[Приведённый отрывок]:
....
Февраль: «Алеша Толстой, предвидя события, устраивается: собирается ехать в колхозы, берет квартиру в коллективе и т. п. Вслед за ним и Шишков. Замятин дергается… Петров-Водкин болеет…»;[969] «Классовый подход к умирающим (в больнице выбрасывают трех больных, разъясненных лишенцами). Каждый день нарастает народный стон».[970]

Март: «Поражает наглая ложь».[971]

Потом на короткое время воскресла надежда, и связано это было со сталинской статьей «Головокружение от успехов» («Пахнуло первыми днями Февральской революции»[972]), но очень скоро пришло понимание, что это только временный отход: «Оказался прав тот мужик, который, прочитав манифест, сказал, что хотят взять мужика в обход».[973]

Апрель: «Из очень верного источника слышал, что в Рязанской губернии во время мужицкого бунта бабы с детьми стали впереди мужиков, и солдатики не стали стрелять. В царское время ничего такого быть не могло: солдаты бы, конечно, стрельнули, но не вышли бы бабы, потому что только коллективы могли довести бабью душу до героизма»;[974] «Еще было, что в амбарах на муку сажали маленьких детей, рассчитывая, что детей пожалеют, не возьмут».[975]

Май: «Писателям будет предложено своими книгами (написанными) доказать свою полезность Советской власти».[976]

Июль: «Слезы и кровь в наше время, как две большие реки, бегут и почему-то, видимо, так надо, до конца должны бежать, и если родники слез и крови станут иссякать, то ты стань коленкой на живое – и еще много выжмется»;[977] «Мы живем все хуже и хуже (…)

Эта еда и всякие хвосты у магазинов – самый фантастический кошмарный сон какого-то наказанного жизнью мечтателя о социалистическом счастье человечества».[978]

Август: «Деревня повторяет точно годы военного коммунизма».[979]

Ноябрь: «Если пристально вглядеться в наш социализм, то люди в нем оказываются спаяны чисто внешне, или посредством страха слежки, или страхом голода, в самой же внутренней сущности все представляется как распад на жаждущих жизни индивидуумов. Особенно резко это бросается в глаза, когда вглядываешься в отношения детей к отцам (…) Отвращение возбуждает также циничное отношение к побежденным: детей лишенцев выгоняют из школ и т. п.».[980]

И как заключительный вывод: «Революция – это грабеж личной судьбы человека».[981]

Итак, ненадолго сблизившись во второй половине 20-х, Пришвин и большевики снова разошлись, хотя двойственность и неопределенность, недосказанность в отношении к ним у писателя не исчезали и в эту кризисную для страны и для него самого пору. «Разрыв традиции делает большевизм, и вот именно когда он захватывает государственную власть (…) Трудно теперь оценить это действие большевиков, когда они брали власть, подвиг это или преступление, но все равно: важно теперь, что в этом действии было наличие какой-то гениальной невменяемости. И вот именно потому-то и нельзя теперь нам в большевики, что прошло время, и раз тогда мы из-за мелочи не стали в ряды (мы с большевиками ведь только в мелочах разошлись), то теперь нельзя из-за утраты самости.
....
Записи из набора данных

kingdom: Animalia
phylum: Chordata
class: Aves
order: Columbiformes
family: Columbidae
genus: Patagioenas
....
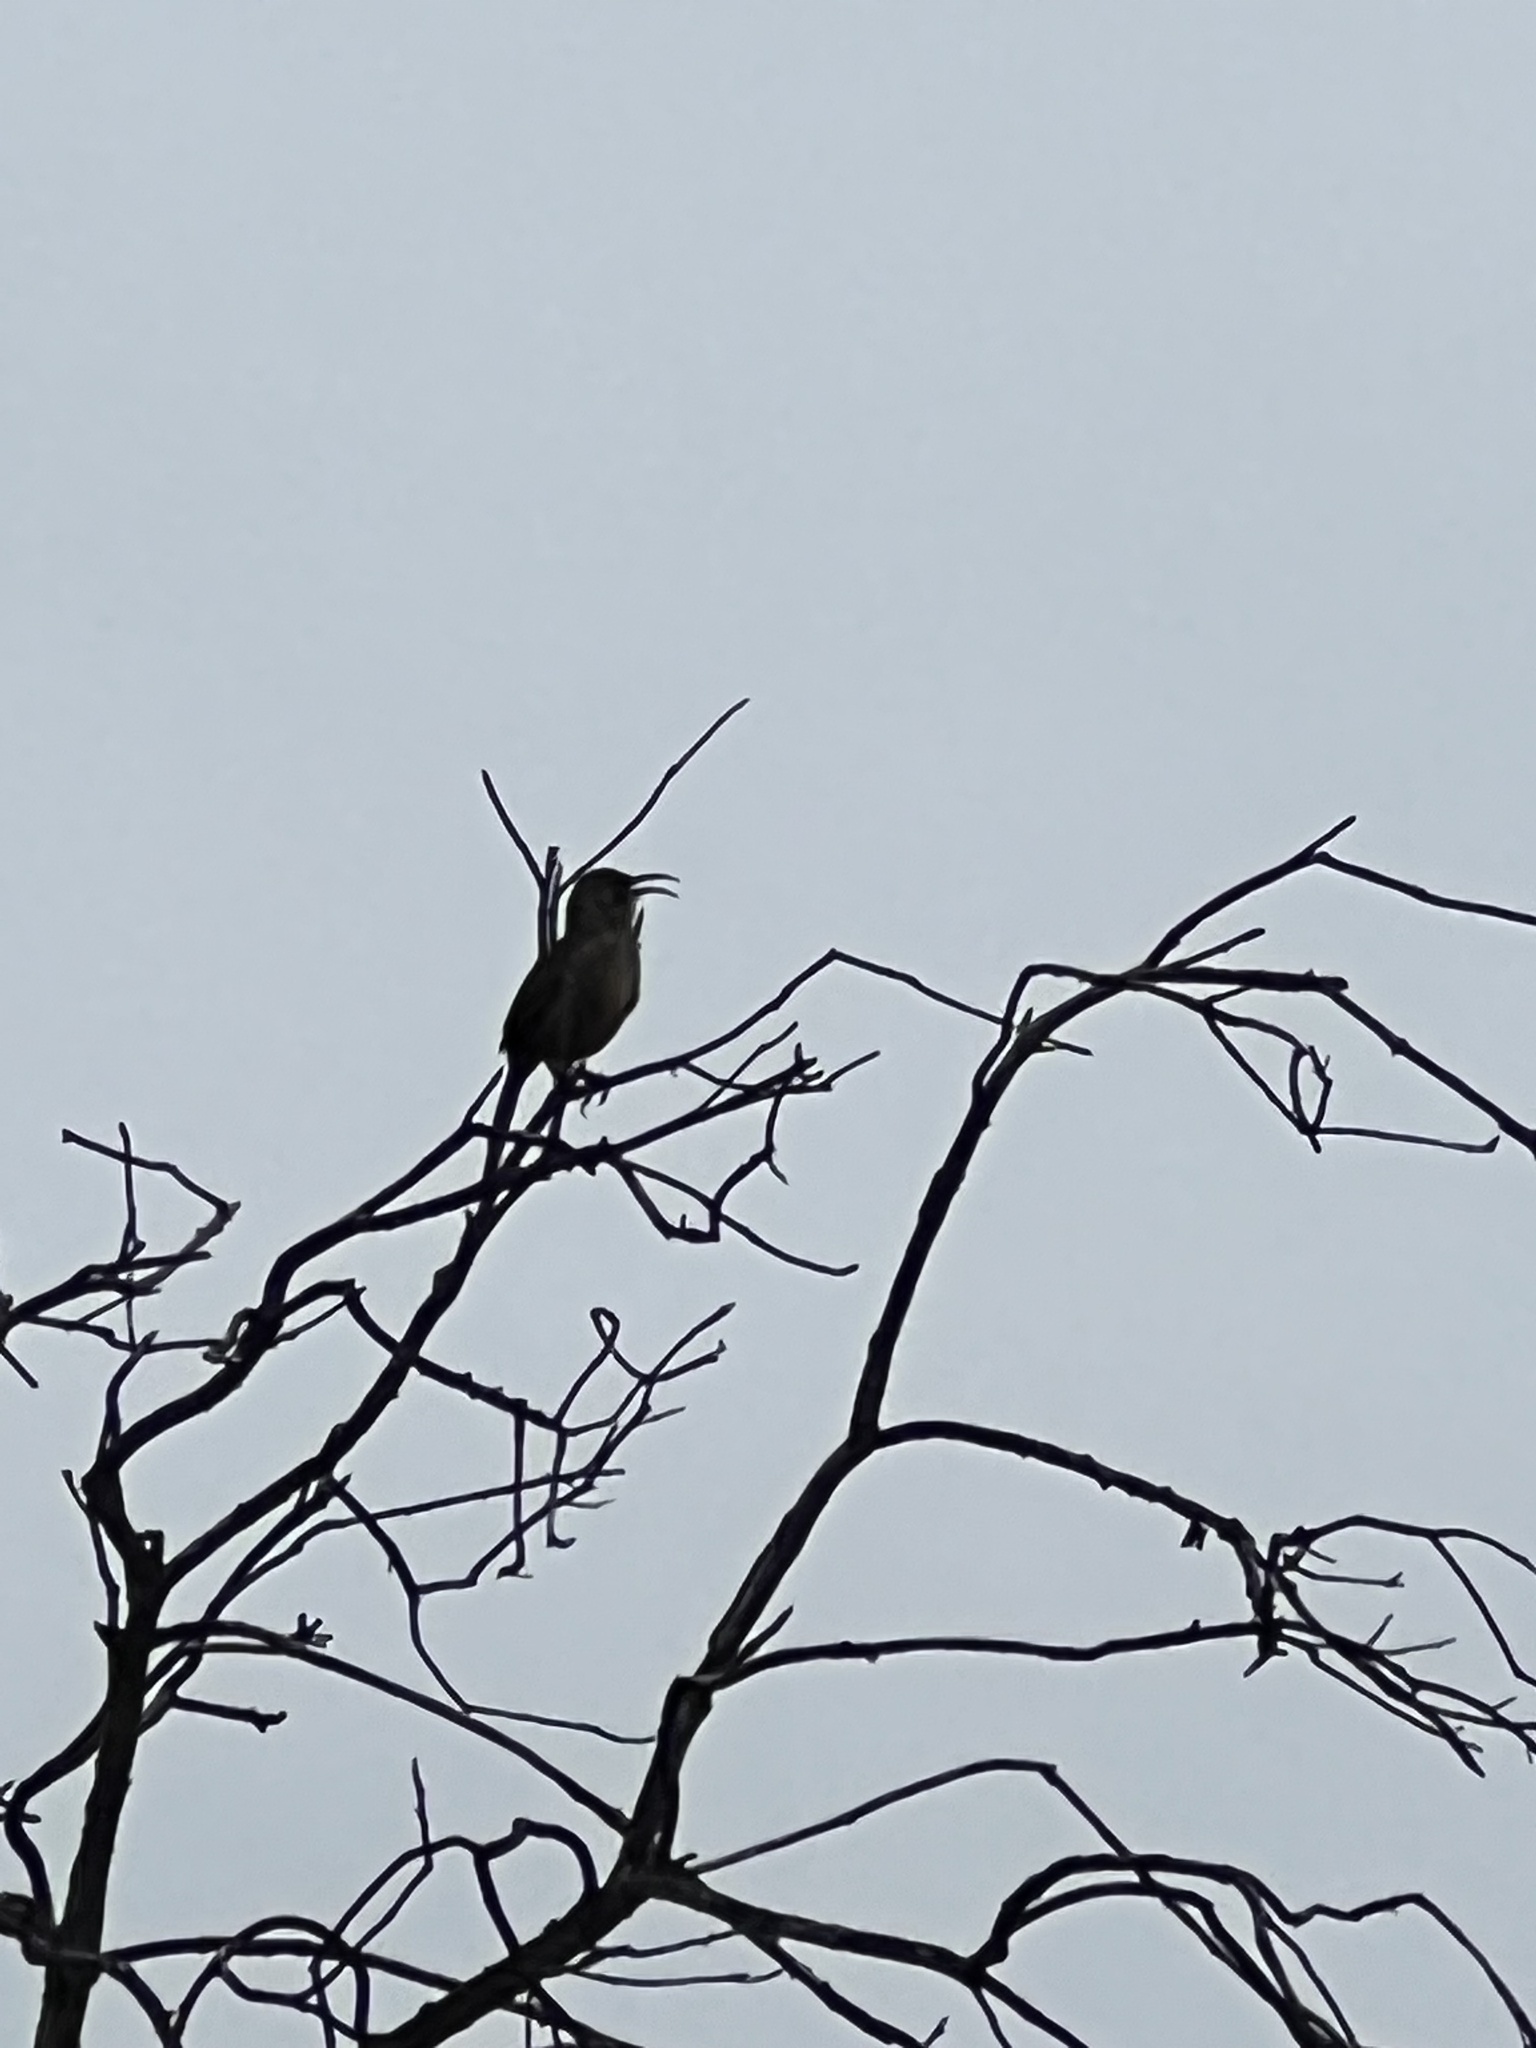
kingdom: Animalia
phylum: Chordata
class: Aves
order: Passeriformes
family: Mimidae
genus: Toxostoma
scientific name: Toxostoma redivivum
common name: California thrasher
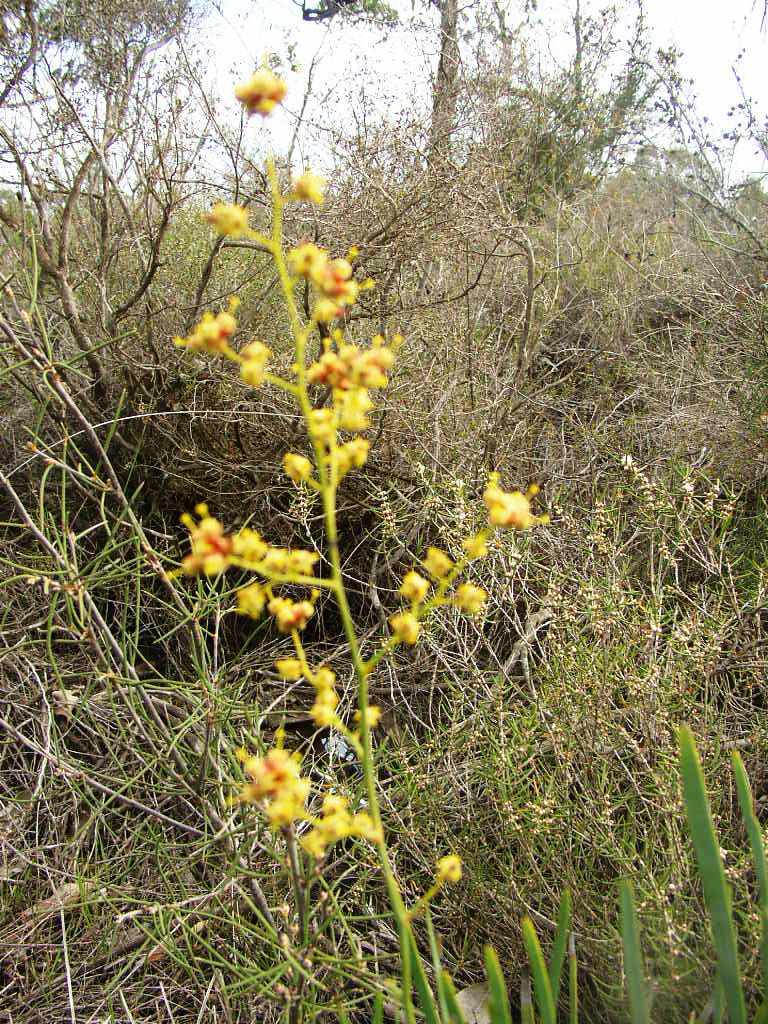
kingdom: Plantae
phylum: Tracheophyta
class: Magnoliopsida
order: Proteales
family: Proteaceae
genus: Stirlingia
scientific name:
....
[Что сделать]:
**a)** Установите, согласуются ли с отрывком о Пришвине и большевиках следующие утверждения. Для каждого ответьте «да» или «нет» и приведите дословно те слова отрывка, которые решают дело.
(i) В майской записи говорится, что писателям будет предложено своими книгами доказать свою полезность Советской власти.
(ii) Надежда, связанная со статьей «Головокружение от успехов», продержалась долго.
(iii) В апрельской записи сообщается, что во время бунта в Рязанской губернии солдаты стреляли.
**b)** Напечатайте без изменений фрагмент отрывка о Пришвине и большевиках от слов «И как заключительный» до слов «из-за утраты самости.» включительно.

[Ответы к заданиям]:
**a)**
(i) Да: «Писателям будет предложено своими книгами (написанными) доказать свою полезность Советской власти».
(ii) Нет: «но очень скоро пришло понимание, что это только временный отход».
(iii) Нет: «и солдатики не стали стрелять».

**b)**
И как заключительный вывод: «Революция – это грабеж личной судьбы человека».[981]

Итак, ненадолго сблизившись во второй половине 20-х, Пришвин и большевики снова разошлись, хотя двойственность и неопределенность, недосказанность в отношении к ним у писателя не исчезали и в эту кризисную для страны и для него самого пору. «Разрыв традиции делает большевизм, и вот именно когда он захватывает государственную власть (…) Трудно теперь оценить это действие большевиков, когда они брали власть, подвиг это или преступление, но все равно: важно теперь, что в этом действии было наличие какой-то гениальной невменяемости. И вот именно потому-то и нельзя теперь нам в большевики, что прошло время, и раз тогда мы из-за мелочи не стали в ряды (мы с большевиками ведь только в мелочах разошлись), то теперь нельзя из-за утраты самости.